Zitiere aus den folgenden Datensätzen wortgetreu alle Zeilen vom Anfang bis einschließlich der Zeile mit „Based on this“.

[Gespeicherte Einträge]

::::::::::

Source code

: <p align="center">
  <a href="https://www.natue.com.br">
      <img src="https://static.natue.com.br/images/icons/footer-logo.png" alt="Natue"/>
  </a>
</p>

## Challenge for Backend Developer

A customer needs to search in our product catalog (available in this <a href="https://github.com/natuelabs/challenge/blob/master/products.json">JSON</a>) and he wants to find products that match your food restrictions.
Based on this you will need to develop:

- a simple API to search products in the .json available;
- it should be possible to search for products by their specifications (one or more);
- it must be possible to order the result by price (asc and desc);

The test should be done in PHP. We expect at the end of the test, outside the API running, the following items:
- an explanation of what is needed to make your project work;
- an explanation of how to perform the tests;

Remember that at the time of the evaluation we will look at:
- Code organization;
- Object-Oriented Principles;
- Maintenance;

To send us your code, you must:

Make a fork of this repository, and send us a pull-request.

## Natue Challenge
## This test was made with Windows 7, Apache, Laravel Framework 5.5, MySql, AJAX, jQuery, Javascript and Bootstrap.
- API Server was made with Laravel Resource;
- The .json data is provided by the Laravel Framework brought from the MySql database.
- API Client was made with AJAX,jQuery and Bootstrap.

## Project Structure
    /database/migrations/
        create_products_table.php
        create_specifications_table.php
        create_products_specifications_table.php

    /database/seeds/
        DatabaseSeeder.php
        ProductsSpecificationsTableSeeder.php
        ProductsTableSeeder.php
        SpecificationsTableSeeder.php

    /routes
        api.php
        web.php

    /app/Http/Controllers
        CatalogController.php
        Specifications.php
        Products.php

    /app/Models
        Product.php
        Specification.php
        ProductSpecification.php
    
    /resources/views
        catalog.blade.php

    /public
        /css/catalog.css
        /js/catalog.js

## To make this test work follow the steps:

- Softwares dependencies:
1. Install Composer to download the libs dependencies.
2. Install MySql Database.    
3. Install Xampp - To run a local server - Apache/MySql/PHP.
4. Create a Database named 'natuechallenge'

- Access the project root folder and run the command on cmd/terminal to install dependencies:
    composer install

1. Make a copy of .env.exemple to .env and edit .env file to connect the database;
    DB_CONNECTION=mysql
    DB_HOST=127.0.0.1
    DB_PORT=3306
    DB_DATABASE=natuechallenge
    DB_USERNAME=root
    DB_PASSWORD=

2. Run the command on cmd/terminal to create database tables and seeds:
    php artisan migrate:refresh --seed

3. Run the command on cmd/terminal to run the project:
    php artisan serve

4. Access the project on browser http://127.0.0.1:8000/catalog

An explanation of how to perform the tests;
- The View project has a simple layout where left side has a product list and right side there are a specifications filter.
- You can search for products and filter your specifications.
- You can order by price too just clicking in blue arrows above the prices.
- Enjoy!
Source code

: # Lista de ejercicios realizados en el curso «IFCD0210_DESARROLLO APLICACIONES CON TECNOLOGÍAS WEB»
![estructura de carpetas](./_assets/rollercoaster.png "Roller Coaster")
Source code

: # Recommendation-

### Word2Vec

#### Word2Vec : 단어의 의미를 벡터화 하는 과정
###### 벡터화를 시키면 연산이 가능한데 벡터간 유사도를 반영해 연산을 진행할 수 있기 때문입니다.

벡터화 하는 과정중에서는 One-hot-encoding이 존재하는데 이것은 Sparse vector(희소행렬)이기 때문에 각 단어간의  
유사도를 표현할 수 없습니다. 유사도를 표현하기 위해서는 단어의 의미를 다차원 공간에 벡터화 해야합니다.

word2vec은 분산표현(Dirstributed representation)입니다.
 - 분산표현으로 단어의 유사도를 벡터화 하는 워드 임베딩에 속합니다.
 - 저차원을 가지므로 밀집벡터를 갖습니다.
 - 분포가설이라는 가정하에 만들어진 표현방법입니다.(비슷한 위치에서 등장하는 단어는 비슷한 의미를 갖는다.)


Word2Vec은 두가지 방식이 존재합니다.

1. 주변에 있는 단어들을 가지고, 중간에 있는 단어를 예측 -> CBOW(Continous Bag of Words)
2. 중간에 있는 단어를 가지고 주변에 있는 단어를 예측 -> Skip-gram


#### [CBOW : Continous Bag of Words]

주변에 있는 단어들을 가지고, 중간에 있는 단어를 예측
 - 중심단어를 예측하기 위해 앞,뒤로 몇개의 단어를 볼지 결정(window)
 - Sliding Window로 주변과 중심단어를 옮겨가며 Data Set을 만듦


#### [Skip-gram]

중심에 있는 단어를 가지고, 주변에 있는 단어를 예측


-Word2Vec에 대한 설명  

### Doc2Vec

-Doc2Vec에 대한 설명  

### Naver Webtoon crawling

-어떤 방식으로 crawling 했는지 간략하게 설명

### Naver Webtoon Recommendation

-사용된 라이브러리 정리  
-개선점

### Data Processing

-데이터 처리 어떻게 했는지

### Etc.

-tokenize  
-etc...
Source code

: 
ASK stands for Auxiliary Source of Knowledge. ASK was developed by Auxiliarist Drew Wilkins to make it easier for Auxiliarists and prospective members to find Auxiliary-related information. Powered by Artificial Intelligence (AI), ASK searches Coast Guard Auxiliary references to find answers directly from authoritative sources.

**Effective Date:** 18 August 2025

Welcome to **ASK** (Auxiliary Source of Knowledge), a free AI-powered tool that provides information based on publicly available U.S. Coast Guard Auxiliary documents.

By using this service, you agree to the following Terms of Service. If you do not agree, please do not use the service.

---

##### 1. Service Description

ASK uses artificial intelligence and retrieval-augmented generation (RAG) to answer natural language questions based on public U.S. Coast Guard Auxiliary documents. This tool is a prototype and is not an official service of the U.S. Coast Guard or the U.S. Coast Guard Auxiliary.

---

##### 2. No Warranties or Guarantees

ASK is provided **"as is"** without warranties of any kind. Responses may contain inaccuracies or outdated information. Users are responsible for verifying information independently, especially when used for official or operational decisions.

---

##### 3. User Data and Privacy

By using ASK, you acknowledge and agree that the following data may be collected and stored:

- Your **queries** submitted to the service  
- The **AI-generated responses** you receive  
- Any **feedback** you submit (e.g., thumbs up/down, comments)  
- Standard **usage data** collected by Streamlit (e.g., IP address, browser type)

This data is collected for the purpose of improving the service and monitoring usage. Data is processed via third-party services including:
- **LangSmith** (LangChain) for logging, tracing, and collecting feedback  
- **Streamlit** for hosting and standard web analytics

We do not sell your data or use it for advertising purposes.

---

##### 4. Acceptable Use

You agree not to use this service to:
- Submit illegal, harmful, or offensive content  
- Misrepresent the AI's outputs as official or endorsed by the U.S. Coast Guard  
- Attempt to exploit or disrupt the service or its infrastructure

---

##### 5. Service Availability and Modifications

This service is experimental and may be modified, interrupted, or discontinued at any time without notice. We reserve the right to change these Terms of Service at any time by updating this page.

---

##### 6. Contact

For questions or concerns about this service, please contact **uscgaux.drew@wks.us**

::::::::::

● **Schriftliche Antwort**:
Source code

: <p align="center">
  <a href="https://www.natue.com.br">
      <img src="https://static.natue.com.br/images/icons/footer-logo.png" alt="Natue"/>
  </a>
</p>

## Challenge for Backend Developer

A customer needs to search in our product catalog (available in this <a href="https://github.com/natuelabs/challenge/blob/master/products.json">JSON</a>) and he wants to find products that match your food restrictions.
Based on this you will need to develop:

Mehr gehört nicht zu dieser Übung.